DOCUMENT SECTION:
/---

What We Can Learn From Catholics

Acts 2:42-47

 

Today we’re jumping into a two-part series that has had a number of people around here on edge, because we’re going to be talking about Catholicism and Protestantism, and people have been wondering what I’m going to say. So as we get started, I want everyone to do something with me. I want you to take a deep breath on the count of three, and then let it out slowly. OK? Here we go: one, two, three—breathe in, and slowly let it out. And with that—let’s pray.

 

Now, just so you know a little bit about my background, I grew up in a very conservative, non-Catholic home, and I didn’t have very many friends growing up who were Catholic. So prior to going through seminary, I really had little to no interaction with Catholicism. And then while a young seminary student, I was exposed more to the history of the church, and I began to appreciate the richness of such catholic church leaders and authors as Augustine, Aquinas, Thomas a Kempis, Brother Lawrence, and Theresa Avila, just to name a few.

 

When we lived in New Orleans, I wanted to take a spiritual retreat at a monastery, and I found a Benedictine Monastery in Nevada where I could spend a week among the monks on a silent retreat. Now, let me tell you, for someone who likes to talk, taking an entire week where you don’t talk is quite the ordeal. But it was an incredible experience of living among these Benedictines and observing how they keep the Divine Office, as they call it—the eight canonical hours for worship, scripture, prayer and meditation. And I have a confession to make. In the middle of the week of this silent retreat, I drove into the neighboring town and called Laura. Other than that, I was silent. And I learned a great deal from these men who committed their lives to Jesus Christ to live, pray, and serve through their monastic community. And the Benedictines have been doing this for almost 1,500 years!

\---

THINGS TO DO:
1. For each statement about the sermon excerpt above, answer yes or no, then quote the words from the sermon that decide it. (a) The speaker grew up in a Catholic home. (b) The monastery where the speaker went on retreat was in Nevada. (c) The speaker kept silent for the whole retreat week without any exception.
2. List every Catholic church leader or author whom the speaker in the sermon excerpt names as someone they came to appreciate.
3. Reproduce the passage of the sermon excerpt word for word, starting with "Acts 2:42-47" and going on through "with that—let’s pray.".

RECORDS:
/---

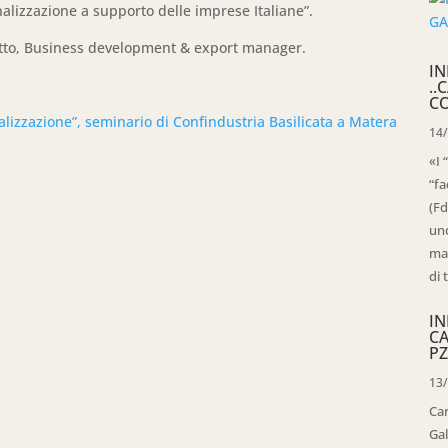
alizzazione a supporto delle imprese Italiane”.
etto, Business development & export manager.
IN
..
C
alizzazione”, seminario di Confindustria Basilicata a Matera
14
«I 
“fa
(Fd
uno
mag
di 
IN
C
PZ
13
Ca
Gal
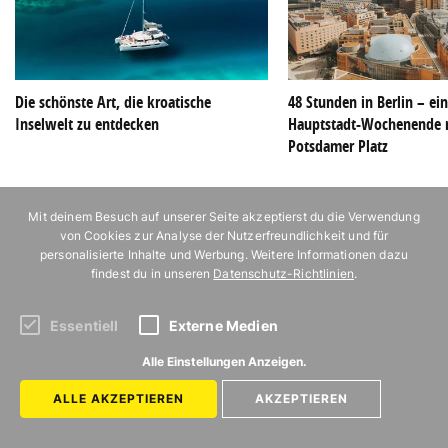
Die schönste Art, die kroatische
48 Stunden in Berlin – ei
Inselwelt zu entdecken
Hauptstadt-Wochenende 
Potsdamer Platz
Mit deinem Besuch auf unserer Seite akzeptierst du die Verwendung
von Cookies zur Analyse der Nutzerfreundlichkeit und für
personalisierte Inhalte und Werbung. Weitere Informationen dazu
findest du in unseren
Datenschutz-Richtlinien
.
Essentiell
Externe Medien
Alle Einstellungen Anzeigen.
ALLE AKZEPTIEREN
AKZEPTIEREN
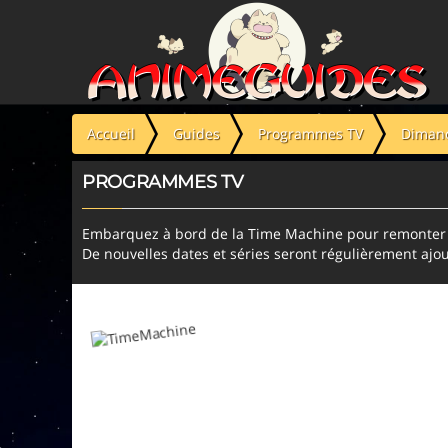
Panneau de gestion des cookies
Accueil
Guides
Programmes TV
Dimanc
PROGRAMMES TV
Embarquez à bord de la Time Machine pour remonter l
De nouvelles dates et séries seront régulièrement ajou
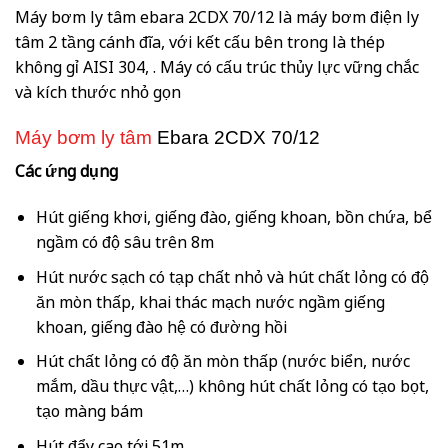
Máy bơm ly tâm ebara 2CDX 70/12 là máy bơm điện ly
tâm 2 tầng cánh đĩa, với kết cấu bên trong là thép
không gỉ AISI 304, . Máy có cấu trúc thủy lực vững chắc
và kích thước nhỏ gọn
Máy bơm ly tâm
Ebara 2CDX 70/12
Các ứng dụng
Hút giếng khơi, giếng đào, giếng khoan, bồn chứa, bể
ngầm có độ sâu trên 8m
Hút nước sạch có tạp chất nhỏ và hút chất lỏng có độ
ăn mòn thấp, khai thác mạch nước ngầm giếng
khoan, giếng đào hệ có đường hồi
Hút chất lỏng có độ ăn mòn thấp (nước biển, nước
mắm, dầu thực vật,…) không hút chất lỏng có tạo bọt,
tạo màng bám
Hút đẩy cao tới 51m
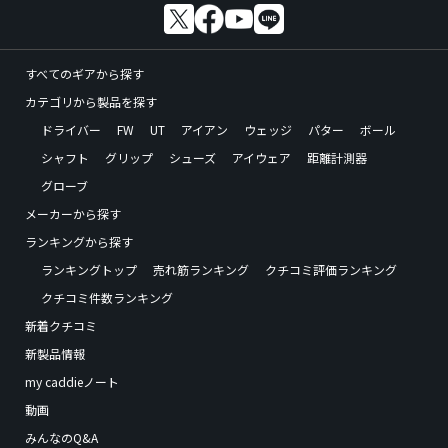
すべてのギアから探す
カテゴリから製品を探す
ドライバー
FW
UT
アイアン
ウェッジ
パター
ボール
シャフト
グリップ
シューズ
アイウェア
距離計測器
グローブ
メーカーから探す
ランキングから探す
ランキングトップ
売れ筋ランキング
クチコミ評価ランキング
クチコミ件数ランキング
新着クチコミ
新製品情報
my caddieノート
動画
みんなのQ&A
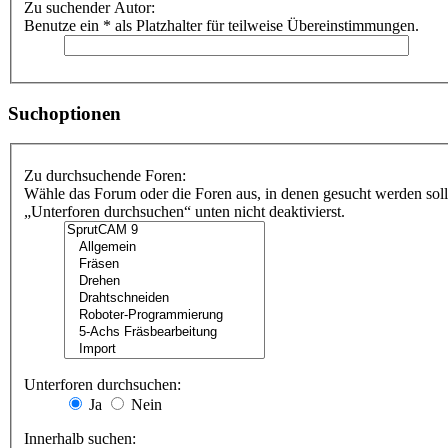
Zu suchender Autor:
Benutze ein * als Platzhalter für teilweise Übereinstimmungen.
Suchoptionen
Zu durchsuchende Foren:
Wähle das Forum oder die Foren aus, in denen gesucht werden soll
„Unterforen durchsuchen“ unten nicht deaktivierst.
Unterforen durchsuchen:
Ja
Nein
Innerhalb suchen:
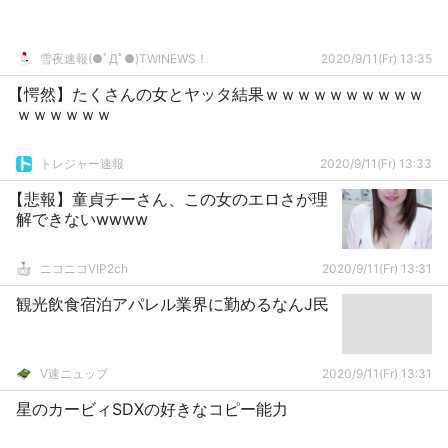
雪夜速報(●ﾟДﾟ●)TWINEWS！
2020/9/11(Fr) 13:35
【愕然】たくさんの女とヤッタ結果ｗｗｗｗｗｗｗｗｗｗ
ｗｗｗｗｗｗ
トレジャー速報
2020/9/11(Fr) 13:33
【悲報】童貞チーさん、この女のエロさが理
解できないwwww
ニコニコVIP2ch
2020/9/11(Fr) 13:31
観光飲食宿泊アパレル業界に勤めるなんJ民
V速ニュップ
2020/9/11(Fr) 13:31
星のカービィSDXの好きなコピー能力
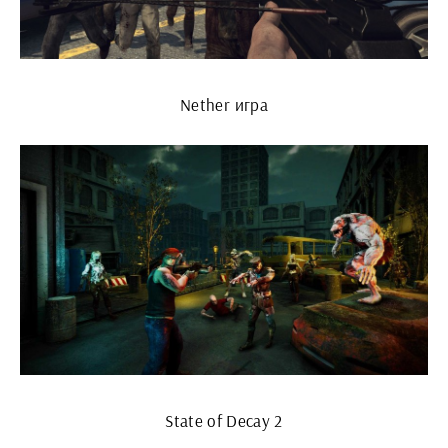
Nether игра
State of Decay 2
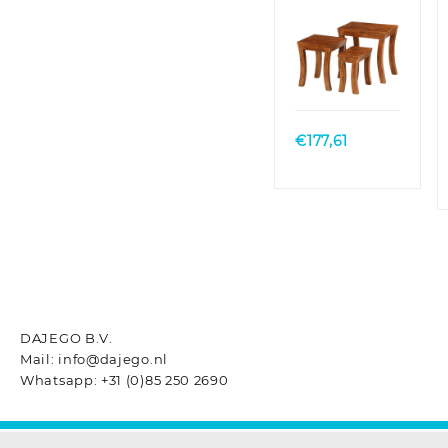
50x35x50 cm
massief
acaciahout
bruin
Quick
View
€
177,61
DAJEGO B.V.
Mail: info@dajego.nl
Whatsapp: +31 (0)85 250 2690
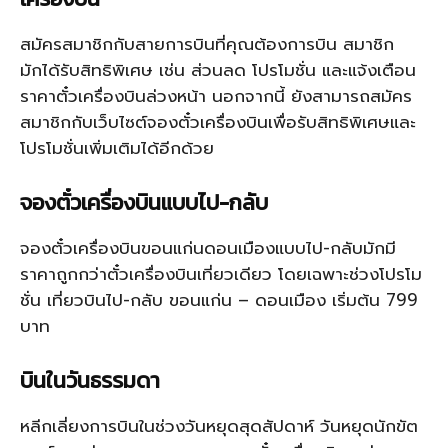
สมัครสมาชิกกับสายการบินที่คุณต้องการบิน สมาชิก
มักได้รับสิทธิพิเศษ เช่น ส่วนลด โปรโมชั่น และแจ้งเตือน
ราคาตั๋วเครื่องบินล่วงหน้า นอกจากนี้ ยังสามารถสมัคร
สมาชิกกับเว็บไซต์จองตั๋วเครื่องบินเพื่อรับสิทธิพิเศษและ
โปรโมชั่นเพิ่มเติมได้อีกด้วย
จองตั๋วเครื่องบินแบบไป-กลับ
จองตั๋วเครื่องบินขอนแก่นดอนเมืองแบบไป-กลับมักมี
ราคาถูกกว่าตั๋วเครื่องบินเที่ยวเดียว โดยเฉพาะช่วงโปรโม
ชั่น เที่ยวบินไป-กลับ ขอนแก่น – ดอนเมือง เริ่มต้น 799
บาท
บินในวันธรรมดา
หลีกเลี่ยงการบินในช่วงวันหยุดสุดสัปดาห์ วันหยุดนักขัต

\---

ANSWERS BELOW:
1.
(a) No: "I grew up in a very conservative, non-Catholic home"
(b) Yes: "I found a Benedictine Monastery in Nevada"
(c) No: "In the middle of the week of this silent retreat, I drove into the neighboring town and called Laura."

2. Augustine, Aquinas, Thomas a Kempis, Brother Lawrence, Theresa Avila

3.
Acts 2:42-47

 

Today we’re jumping into a two-part series that has had a number of people around here on edge, because we’re going to be talking about Catholicism and Protestantism, and people have been wondering what I’m going to say. So as we get started, I want everyone to do something with me. I want you to take a deep breath on the count of three, and then let it out slowly. OK? Here we go: one, two, three—breathe in, and slowly let it out. And with that—let’s pray.